Feature Comparison Table
| Feature | MeshCore | Meshtastic |
|---|---|---|
| Routing | Demand-driven path-based (RREQ/RREP) | Flooding with duplicate suppression |
| Encryption | ECDH per-pair AES-256-CTR + PSK for channels | AES-256-CTR with shared PSK per channel |
| Direct messages | End-to-end encrypted (node key pairs) | End-to-end via PKI (firmware 2.3+) |
| Infrastructure role | Explicit Repeater/Client separation | Router/Repeater/Client roles |
| Node discovery | Advertisement packets | NodeInfo broadcast flood |
| Position sharing | In advertisements (optional) | Continuous broadcast to channel |
| Scalability | Better at high node counts | Best under ~100 nodes |
| Network mapping | App shows routing topology | meshmap.net aggregates public data |
| Message storage | Room servers (store-and-forward) | Store and Forward module |
| App ecosystem | MeshCore app (iOS/Android) | Meshtastic app (iOS/Android/web) |
| Web interface | config.meshcore.dev, app.meshcore.nz | client.meshtastic.org |
| Firmware update | Web flasher (USB, no OTA) | Web flasher + OTA via app |
| Community size | Smaller, more technical | Larger, more mainstream |
| Primary hardware | T114, RAK4631, T-Beam | All of the above + many more |
| License | Open source (github.com/meshcore-dev) | Open source (github.com/meshtastic) |
When to Choose MeshCore
MeshCore is the better choice when:
- You are building dedicated network infrastructure — repeaters on towers, rooftops, or hilltops where the explicit routing architecture pays dividends.
- Your community already uses MeshCore and you need to integrate with an existing deployment.
- You want stronger direct message encryption — ECDH per-pair keys provide better isolation than a shared channel PSK.
- You are deploying a large-scale network (100+ nodes) where flooding would create significant channel congestion.
- You need predictable airtime — path-based routing makes channel utilization more deterministic and easier to plan for.
When to Choose Meshtastic
Meshtastic is the better choice when:
- You want the largest ecosystem of compatible hardware, apps, integrations, and community knowledge.
- You prioritize the easiest app experience — Meshtastic's app is more polished and feature-rich for end users.

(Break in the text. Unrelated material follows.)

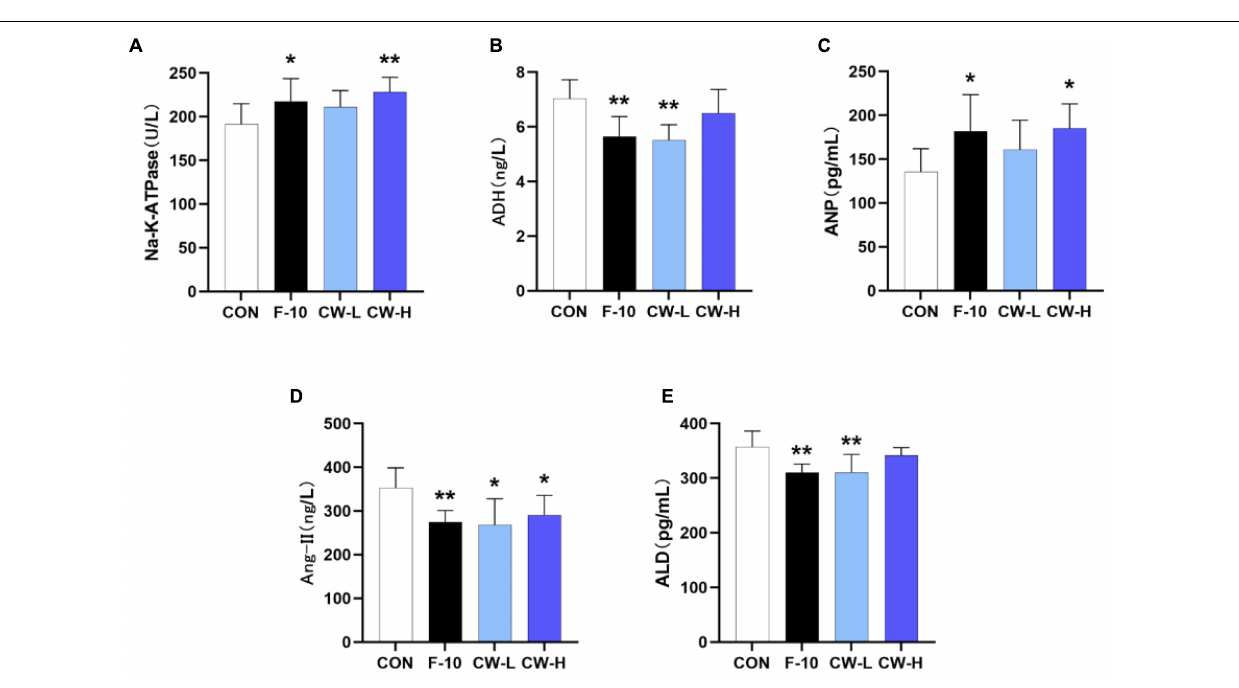
FIGURE 2 | Effect of coconut water on Na + -K + -ATPase (A) , ADH (B) , ANP (C) , Ang II (D) , and ALD (E) in serum levels of rats. Values are expressed as mean ± SD ( n = 9), * p < 0.05 and ** p < 0.01 compared to the control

- You need the broadest hardware compatibility — Meshtastic supports a wider range of devices.
- You are joining an existing local Meshtastic network — interoperability with your community is paramount.
- Your deployment is smaller in scale (under ~100 nodes) where flooding overhead is manageable.
Interoperability
MeshCore and Meshtastic cannot interoperate. They use different packet formats, different frequency defaults, and fundamentally different routing protocols. A MeshCore node cannot communicate with a Meshtastic node even when operating on the same frequency band — the packets are simply not understood by the other protocol's firmware.
However, the two protocols can coexist: some operators run both, with separate nodes for each protocol, on different LoRa channels within the same frequency band. This allows a single operator to participate in both communities simultaneously.
Community Overlap
Despite the technical differences, there is significant community overlap between MeshCore and Meshtastic operators. Many people run both. Understanding one protocol's design choices makes it much easier to understand the other — the fundamental LoRa physics, antenna theory, channel planning, and deployment considerations are identical. This wiki covers both protocols, and knowledge is shared freely across both communities.